GOAL →
In the Okuma Solaris thread, copy word for word the passage from "Finally was able" up to and including "(Oct 3, 2000)".

GIVEN TEXT →
# Okuma Solaris



## OldBay (May 15, 2003)

Does anyone know how long the top section of the 12' Okuma Solaris is??

SLSS-1202MHI 12'0" MH Surf Spinning 20 - 40 3 - 8oz 2peice

Thanks.


----------



## aero993 (Jan 19, 2001)

Don't quote me on this, but I think that both sections are equal.
It's a nice rod, I like it better than my 12 foot Tica.


----------



## Anthony (Jul 3, 2002)

I have one at home and both sections are equal.


----------



## Hat80 (Sep 22, 2002)

*Hey OldBay,*

Buy it, you'll like it alot! .....Tightlines


----------



## SALTSHAKER (Dec 5, 2002)

*solaris*

anthony you know that the solaris has also come out with the 12 in the conventional? If it is anything like the spinning rod it has to be awesome....salt


----------



## Anthony (Jul 3, 2002)

Yeah I've seen the 12' conventional on e-bay. Too bad I don't use conventionals for casting, maybe one day.


----------



## rocknwine (May 17, 2003)

Finally was able to test my 12' Solaris spinning rod today that I got back in December. I took it to the park and tossed a baseball. It is awesome. I really love it! There is no comparison to my first surf rod, a Jarvis Walker (Supposedly Ugly stick blank) that was way too flimsy. The Solaris is just stiff enough with great feedback. I don't know the right words, but it just feels great when you cast.

Btw, I got this rod from Baran013 at a better price than I could find anywhere. If you are interested in one, send him a PM. He has a good source for them. I admire that he respects the non commercial theme of these boards and doesn't try to take advantage of them by advertising here.


----------



## longcaster (Oct 3, 2000)

*Hi "rocknwine",*

How have you been? How is your son? It sounds like you are continuing to improve. I hope to see you both, soon!


----------



## OldBay (May 15, 2003)

*Sweet Spot*

How many ounces does the 12' Solaris like to throw the best? I was casting my 12' Tica this weekend and it seemed to like 8 oz pretty well. Actually felt better with 8 than it does with 6.


----------



## Hat80 (Sep 22, 2002)

*Hey Oldbay,*

The 12' Solaris realy likes 4 to 6 oz's. IMO the Solaris rods smoke the Ticas. The old Ticas are great rods but now that they have done away with the Fuji guides and reel seats there [email protected]


----------



## OldBay (May 15, 2003)

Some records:
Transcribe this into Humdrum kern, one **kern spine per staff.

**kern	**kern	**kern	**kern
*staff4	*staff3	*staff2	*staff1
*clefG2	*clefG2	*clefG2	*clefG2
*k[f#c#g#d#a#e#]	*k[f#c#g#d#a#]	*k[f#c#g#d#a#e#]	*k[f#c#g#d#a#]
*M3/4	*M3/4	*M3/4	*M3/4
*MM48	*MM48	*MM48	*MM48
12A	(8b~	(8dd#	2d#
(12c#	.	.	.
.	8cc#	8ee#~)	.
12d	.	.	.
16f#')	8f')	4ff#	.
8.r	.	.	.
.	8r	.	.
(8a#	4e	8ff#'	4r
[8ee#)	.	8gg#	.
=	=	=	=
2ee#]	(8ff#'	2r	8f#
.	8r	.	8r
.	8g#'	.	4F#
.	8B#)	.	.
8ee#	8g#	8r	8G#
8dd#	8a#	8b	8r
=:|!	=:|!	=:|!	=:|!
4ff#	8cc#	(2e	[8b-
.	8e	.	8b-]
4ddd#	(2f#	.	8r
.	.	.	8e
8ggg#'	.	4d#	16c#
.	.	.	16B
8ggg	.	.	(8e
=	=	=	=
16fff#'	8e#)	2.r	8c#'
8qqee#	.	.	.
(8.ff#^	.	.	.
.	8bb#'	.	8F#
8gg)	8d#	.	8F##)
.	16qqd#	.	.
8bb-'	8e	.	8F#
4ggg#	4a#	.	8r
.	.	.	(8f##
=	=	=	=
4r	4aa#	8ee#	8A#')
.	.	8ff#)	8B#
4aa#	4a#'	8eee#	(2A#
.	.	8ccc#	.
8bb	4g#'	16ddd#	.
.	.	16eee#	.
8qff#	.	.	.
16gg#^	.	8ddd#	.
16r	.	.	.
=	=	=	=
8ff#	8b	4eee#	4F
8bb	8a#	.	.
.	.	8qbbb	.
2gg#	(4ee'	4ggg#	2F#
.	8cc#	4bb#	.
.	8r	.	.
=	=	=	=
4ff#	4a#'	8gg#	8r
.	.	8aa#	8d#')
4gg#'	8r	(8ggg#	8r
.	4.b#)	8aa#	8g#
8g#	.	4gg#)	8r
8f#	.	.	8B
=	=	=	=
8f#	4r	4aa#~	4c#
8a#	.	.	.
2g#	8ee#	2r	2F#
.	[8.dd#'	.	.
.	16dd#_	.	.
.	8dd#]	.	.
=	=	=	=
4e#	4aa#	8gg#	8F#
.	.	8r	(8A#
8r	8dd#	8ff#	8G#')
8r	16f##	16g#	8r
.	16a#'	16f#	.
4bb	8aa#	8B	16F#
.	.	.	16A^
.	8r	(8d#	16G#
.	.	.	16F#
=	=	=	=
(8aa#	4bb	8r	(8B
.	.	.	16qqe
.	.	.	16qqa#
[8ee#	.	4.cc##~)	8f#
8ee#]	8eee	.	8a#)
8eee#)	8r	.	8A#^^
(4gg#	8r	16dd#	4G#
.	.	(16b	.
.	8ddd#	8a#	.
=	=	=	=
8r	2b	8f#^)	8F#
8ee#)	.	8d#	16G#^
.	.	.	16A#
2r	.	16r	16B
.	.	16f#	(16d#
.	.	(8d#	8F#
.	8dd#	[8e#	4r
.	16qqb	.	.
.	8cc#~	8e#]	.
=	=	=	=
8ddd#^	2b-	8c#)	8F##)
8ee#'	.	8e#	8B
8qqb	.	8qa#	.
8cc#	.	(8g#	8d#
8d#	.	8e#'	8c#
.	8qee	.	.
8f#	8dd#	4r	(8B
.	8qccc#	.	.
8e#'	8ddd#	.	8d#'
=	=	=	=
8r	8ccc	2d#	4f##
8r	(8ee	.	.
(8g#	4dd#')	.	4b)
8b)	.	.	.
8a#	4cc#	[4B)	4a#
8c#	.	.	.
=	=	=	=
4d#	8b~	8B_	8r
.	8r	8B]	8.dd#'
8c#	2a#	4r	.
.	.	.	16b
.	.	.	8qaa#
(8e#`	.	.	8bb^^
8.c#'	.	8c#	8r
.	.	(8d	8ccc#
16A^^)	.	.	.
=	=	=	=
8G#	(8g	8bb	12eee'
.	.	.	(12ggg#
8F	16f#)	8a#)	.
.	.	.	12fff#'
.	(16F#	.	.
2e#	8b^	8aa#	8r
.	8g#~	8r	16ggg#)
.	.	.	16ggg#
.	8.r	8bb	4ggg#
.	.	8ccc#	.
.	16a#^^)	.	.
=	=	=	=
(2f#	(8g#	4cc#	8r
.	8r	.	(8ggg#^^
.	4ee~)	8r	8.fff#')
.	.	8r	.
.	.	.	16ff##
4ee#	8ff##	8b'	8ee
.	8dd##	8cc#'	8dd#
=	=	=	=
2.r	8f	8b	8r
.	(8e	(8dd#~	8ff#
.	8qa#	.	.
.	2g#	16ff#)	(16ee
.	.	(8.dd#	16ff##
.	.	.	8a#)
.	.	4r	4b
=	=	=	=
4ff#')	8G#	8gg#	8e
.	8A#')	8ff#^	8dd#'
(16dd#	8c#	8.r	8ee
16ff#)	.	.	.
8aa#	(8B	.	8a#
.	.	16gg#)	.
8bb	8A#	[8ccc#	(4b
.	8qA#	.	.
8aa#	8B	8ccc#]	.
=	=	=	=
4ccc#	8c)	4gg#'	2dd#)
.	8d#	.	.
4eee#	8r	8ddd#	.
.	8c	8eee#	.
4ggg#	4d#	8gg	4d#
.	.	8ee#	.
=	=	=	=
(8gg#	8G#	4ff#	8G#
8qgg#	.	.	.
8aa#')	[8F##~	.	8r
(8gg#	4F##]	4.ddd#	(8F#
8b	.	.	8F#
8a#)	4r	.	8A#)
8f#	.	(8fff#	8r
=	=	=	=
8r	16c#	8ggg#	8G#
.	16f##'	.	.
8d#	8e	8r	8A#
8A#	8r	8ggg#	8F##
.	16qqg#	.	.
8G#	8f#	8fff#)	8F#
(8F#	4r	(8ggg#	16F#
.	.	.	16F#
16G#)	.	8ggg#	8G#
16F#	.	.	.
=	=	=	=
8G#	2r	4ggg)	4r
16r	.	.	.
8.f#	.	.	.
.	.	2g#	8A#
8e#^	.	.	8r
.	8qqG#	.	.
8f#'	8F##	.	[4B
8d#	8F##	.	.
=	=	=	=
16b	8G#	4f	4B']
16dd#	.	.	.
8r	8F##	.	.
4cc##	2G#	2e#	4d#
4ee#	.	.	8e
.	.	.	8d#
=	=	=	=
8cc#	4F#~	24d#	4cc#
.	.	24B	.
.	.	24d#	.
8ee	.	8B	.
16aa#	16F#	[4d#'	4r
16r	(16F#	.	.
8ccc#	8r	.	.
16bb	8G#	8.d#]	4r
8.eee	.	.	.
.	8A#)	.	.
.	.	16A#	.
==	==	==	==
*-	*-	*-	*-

COMPLETED EXERCISE →
Finally was able to test my 12' Solaris spinning rod today that I got back in December. I took it to the park and tossed a baseball. It is awesome. I really love it! There is no comparison to my first surf rod, a Jarvis Walker (Supposedly Ugly stick blank) that was way too flimsy. The Solaris is just stiff enough with great feedback. I don't know the right words, but it just feels great when you cast.

Btw, I got this rod from Baran013 at a better price than I could find anywhere. If you are interested in one, send him a PM. He has a good source for them. I admire that he respects the non commercial theme of these boards and doesn't try to take advantage of them by advertising here.


----------



## longcaster (Oct 3, 2000)